_ASSIGNMENT 1_: Arrange the rows from their start through the line containing "The volume is **1426.0716** kL" as a numbered list, omitting blank lines.

======== SELECTED EXCERPT

Monday, March 7, 2011

And so the dangerous season has begun



The time in between the end of Football season and the beginning of Baseball season - people have too much time on there hand.



Please, don't let your loved one watch any TV until Baseball season is safely under way.


March 7, 1936 - Walt Disney's Mickey's Grand Opera, premiered on this date.



I'm not a big Disney fan (especially Mickey Mouse) but this one is pretty funny. Donald Duck undergoes a major face life after this cartoon.


March 7, 1962 - Alain Resnais' enigmatic masterpiece, L'année dernière à Marienbad (Last Year in Marienbad), opened in the US on this date.



I'll tell you the plot - a man meets a woman at a European spa and tries to convince her (and himself) that they met one year ago. You'll have to see it over and over ago to try to understand it.


March 7, 1964 - John Frankenheimer's under- appreciated almost documentary-like thriller set set during WWII, The Train, premiered on this date.



Burt Lancaster took a day off during shooting to play golf when the shooting was about half completed. On the links, he stepped in a hole and re-aggravated an old knee injury. In order to compensate for the injury, Frankenheimer had Lancaster's character shot in the leg, thus enabling him to limp through the rest of the shooting.


March 7, 1986 -
This was a Red Letter Day for Daniel Day Lewis. The stars somehow aligned for him and both My Beautiful Laundrette and A Room With A View, opened in NYC on this date.





Lewis was relatively unknown in the US at that time and critics raved about how great the range of his talent was to play such vastly different characters. (It's called acting)


Today in History:
The Monopoly board game is 88 years old today. Thank your rich Uncle Pennybags.



(Quite truthfully, the history of the Monopoly game is so complicated, for legal reasons, just go with this date, don't ask about Elizabeth Magie's 'The Landlord Game' and her patent of March 23, 1903.)


March 7, 1945 -
Gen. George Patton urinates in the Rhine after the U.S. Third Army takes the bridge at Remagen.



So remember, you can't slap a soldier for cowardice but you can piss in your enemy's river.

================
======== EXTRACTED INFORMATION

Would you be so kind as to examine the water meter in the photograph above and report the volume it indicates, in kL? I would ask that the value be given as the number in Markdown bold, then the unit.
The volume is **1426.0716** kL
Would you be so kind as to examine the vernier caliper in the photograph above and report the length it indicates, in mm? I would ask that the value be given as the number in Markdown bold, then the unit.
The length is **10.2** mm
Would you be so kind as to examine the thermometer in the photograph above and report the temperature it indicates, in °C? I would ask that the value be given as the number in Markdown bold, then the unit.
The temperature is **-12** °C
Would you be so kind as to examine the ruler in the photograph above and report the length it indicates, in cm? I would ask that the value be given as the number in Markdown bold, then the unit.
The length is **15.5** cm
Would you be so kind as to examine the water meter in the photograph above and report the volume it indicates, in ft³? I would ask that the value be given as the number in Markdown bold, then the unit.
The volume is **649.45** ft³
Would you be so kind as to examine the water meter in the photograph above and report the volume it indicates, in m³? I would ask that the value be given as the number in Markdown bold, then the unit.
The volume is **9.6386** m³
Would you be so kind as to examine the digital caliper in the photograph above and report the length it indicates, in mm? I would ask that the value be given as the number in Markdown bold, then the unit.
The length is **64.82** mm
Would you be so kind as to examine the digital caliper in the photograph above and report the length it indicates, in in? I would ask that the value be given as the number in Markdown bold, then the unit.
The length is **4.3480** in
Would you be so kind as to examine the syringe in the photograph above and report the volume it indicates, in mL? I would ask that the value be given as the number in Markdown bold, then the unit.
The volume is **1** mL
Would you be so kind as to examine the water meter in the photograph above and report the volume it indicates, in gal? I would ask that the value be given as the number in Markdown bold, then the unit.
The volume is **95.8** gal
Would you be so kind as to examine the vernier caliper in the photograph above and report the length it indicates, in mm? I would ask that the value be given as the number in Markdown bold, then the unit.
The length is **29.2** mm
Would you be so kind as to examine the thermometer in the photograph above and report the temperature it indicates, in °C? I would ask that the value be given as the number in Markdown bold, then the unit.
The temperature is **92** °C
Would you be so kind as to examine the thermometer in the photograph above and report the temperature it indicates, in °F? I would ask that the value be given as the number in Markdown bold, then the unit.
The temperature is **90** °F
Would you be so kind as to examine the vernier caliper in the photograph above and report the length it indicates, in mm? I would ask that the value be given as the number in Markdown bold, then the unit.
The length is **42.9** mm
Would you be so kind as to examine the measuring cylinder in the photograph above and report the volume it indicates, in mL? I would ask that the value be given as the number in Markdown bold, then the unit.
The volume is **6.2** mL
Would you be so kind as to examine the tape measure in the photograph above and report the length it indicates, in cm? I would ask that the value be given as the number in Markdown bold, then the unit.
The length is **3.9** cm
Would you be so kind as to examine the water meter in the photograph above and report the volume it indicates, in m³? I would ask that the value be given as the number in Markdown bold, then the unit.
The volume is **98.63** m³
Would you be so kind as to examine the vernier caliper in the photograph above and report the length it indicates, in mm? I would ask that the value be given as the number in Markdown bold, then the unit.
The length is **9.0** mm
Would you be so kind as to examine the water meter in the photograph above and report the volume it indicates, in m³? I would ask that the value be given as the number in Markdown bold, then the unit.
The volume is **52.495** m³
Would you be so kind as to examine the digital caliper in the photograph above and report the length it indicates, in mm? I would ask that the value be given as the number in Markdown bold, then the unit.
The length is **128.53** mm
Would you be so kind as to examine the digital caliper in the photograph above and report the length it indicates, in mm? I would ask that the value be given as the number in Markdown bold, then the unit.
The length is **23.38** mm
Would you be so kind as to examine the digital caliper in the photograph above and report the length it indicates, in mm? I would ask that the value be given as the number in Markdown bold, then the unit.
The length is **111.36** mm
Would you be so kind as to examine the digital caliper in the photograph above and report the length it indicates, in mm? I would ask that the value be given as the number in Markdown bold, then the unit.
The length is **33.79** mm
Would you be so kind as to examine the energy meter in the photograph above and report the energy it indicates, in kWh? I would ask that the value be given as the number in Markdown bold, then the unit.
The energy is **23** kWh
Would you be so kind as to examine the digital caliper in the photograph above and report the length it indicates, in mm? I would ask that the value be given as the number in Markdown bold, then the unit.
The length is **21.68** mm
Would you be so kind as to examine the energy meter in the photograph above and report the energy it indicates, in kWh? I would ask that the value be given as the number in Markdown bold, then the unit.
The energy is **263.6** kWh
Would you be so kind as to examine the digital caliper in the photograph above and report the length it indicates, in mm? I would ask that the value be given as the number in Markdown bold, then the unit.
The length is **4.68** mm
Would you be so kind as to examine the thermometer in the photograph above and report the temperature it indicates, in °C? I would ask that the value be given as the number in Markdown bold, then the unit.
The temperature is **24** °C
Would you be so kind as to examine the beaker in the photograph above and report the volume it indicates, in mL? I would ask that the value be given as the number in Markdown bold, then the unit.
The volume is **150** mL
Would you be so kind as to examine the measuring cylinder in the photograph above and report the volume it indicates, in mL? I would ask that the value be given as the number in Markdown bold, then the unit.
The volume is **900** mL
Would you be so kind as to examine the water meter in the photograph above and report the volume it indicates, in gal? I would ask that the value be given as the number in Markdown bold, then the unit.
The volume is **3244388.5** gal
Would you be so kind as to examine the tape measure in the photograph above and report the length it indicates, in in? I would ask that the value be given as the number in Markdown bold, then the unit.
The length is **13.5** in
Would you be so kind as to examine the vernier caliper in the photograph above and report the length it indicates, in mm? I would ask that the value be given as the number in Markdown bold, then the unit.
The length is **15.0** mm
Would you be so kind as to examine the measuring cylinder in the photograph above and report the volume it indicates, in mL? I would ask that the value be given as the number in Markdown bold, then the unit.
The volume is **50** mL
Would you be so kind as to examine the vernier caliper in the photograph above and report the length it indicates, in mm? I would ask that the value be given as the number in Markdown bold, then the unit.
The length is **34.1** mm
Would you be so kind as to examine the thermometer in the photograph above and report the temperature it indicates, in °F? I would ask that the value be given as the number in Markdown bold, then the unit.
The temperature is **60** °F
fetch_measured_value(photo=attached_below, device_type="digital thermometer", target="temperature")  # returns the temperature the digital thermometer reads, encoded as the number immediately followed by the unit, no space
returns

================

_ASSIGNMENT 2_: List every film title named in the March 7 movie-history post.

_WORKED SOLUTION 1_:
1. Would you be so kind as to examine the water meter in the photograph above and report the volume it indicates, in kL? I would ask that the value be given as the number in Markdown bold, then the unit.
2. The volume is **1426.0716** kL

_WORKED SOLUTION 2_:
- Mickey's Grand Opera
- L'année dernière à Marienbad (Last Year in Marienbad)
- The Train
- My Beautiful Laundrette
- A Room With A View